(What you should do)
Pick out each line in the records below that contains the word "equal" and copy those lines.

(Given records)
•••
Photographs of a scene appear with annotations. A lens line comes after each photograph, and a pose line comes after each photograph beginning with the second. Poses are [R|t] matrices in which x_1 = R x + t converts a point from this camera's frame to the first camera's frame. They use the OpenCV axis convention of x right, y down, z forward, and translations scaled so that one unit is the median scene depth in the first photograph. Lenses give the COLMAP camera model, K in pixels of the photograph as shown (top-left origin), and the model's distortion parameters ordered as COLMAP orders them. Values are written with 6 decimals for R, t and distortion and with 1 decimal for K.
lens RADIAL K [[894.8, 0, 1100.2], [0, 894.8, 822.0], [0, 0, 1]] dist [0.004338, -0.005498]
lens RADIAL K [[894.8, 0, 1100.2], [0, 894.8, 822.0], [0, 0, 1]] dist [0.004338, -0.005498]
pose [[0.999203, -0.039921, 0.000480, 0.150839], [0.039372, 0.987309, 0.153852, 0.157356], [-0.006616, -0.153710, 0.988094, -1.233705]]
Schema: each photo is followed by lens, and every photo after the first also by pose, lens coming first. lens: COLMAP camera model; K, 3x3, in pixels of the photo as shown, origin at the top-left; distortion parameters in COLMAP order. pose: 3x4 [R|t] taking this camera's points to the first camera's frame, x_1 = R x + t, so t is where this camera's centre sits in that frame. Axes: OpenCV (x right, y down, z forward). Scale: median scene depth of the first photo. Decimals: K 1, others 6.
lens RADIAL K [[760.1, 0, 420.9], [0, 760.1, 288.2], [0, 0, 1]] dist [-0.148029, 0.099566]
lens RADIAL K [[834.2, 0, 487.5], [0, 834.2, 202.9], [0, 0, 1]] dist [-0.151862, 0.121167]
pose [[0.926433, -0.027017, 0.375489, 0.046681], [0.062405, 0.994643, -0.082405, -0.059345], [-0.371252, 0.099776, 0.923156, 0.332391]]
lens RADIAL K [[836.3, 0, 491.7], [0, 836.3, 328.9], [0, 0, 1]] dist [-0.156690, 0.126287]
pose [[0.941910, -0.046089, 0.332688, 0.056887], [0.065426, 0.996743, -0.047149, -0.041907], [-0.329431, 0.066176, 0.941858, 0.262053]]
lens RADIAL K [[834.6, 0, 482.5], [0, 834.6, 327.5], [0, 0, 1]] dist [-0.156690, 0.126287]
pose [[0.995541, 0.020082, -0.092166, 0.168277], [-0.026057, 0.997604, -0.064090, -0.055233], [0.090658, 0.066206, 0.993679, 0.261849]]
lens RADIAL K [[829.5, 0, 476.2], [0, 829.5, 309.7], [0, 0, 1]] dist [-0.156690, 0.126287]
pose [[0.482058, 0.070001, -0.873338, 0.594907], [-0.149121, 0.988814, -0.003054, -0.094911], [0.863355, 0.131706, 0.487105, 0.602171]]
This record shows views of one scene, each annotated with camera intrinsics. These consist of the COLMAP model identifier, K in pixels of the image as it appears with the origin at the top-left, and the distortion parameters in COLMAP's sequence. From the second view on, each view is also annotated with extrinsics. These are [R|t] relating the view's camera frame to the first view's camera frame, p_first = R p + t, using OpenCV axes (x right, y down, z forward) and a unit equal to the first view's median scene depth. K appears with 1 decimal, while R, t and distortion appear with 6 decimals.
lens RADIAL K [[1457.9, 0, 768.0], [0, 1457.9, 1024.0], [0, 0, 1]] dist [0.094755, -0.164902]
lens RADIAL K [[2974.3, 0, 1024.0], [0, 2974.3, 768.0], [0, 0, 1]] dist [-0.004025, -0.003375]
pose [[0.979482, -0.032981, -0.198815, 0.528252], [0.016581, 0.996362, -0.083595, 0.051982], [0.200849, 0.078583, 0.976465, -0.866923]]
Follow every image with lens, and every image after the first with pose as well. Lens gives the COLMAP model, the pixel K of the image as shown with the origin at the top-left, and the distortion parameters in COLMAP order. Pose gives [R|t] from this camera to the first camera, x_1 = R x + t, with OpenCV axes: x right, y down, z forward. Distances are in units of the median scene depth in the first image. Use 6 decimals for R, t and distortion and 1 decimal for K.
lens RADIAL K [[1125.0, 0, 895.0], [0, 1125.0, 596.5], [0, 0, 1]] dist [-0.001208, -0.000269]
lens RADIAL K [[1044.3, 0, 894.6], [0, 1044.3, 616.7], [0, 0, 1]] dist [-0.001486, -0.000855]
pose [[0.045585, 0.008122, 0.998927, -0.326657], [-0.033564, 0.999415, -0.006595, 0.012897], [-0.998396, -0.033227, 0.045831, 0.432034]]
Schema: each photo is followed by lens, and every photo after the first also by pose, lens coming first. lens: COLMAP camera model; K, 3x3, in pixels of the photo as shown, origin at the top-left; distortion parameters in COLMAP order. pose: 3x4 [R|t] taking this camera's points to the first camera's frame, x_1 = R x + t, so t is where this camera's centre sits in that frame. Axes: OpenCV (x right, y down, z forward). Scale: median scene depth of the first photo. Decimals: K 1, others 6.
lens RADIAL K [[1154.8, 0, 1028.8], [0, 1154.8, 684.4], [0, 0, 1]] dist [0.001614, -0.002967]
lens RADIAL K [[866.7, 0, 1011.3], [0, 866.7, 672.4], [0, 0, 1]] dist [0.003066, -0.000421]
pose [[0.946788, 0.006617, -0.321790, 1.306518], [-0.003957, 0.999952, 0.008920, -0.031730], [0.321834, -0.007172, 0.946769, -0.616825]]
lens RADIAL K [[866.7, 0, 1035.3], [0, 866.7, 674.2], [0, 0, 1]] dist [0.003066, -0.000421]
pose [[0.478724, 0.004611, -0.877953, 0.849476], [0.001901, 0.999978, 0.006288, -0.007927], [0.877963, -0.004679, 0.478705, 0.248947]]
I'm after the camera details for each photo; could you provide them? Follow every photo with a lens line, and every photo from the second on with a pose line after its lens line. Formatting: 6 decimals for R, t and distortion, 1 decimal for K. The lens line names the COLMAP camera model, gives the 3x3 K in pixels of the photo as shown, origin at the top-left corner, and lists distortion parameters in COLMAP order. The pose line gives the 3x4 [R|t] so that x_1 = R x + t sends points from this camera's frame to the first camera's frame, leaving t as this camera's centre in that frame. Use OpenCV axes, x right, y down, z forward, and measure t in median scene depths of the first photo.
•••
(Reply to the exercise)
This record shows views of one scene, each annotated with camera intrinsics. These consist of the COLMAP model identifier, K in pixels of the image as it appears with the origin at the top-left, and the distortion parameters in COLMAP's sequence. From the second view on, each view is also annotated with extrinsics. These are [R|t] relating the view's camera frame to the first view's camera frame, p_first = R p + t, using OpenCV axes (x right, y down, z forward) and a unit equal to the first view's median scene depth. K appears with 1 decimal, while R, t and distortion appear with 6 decimals.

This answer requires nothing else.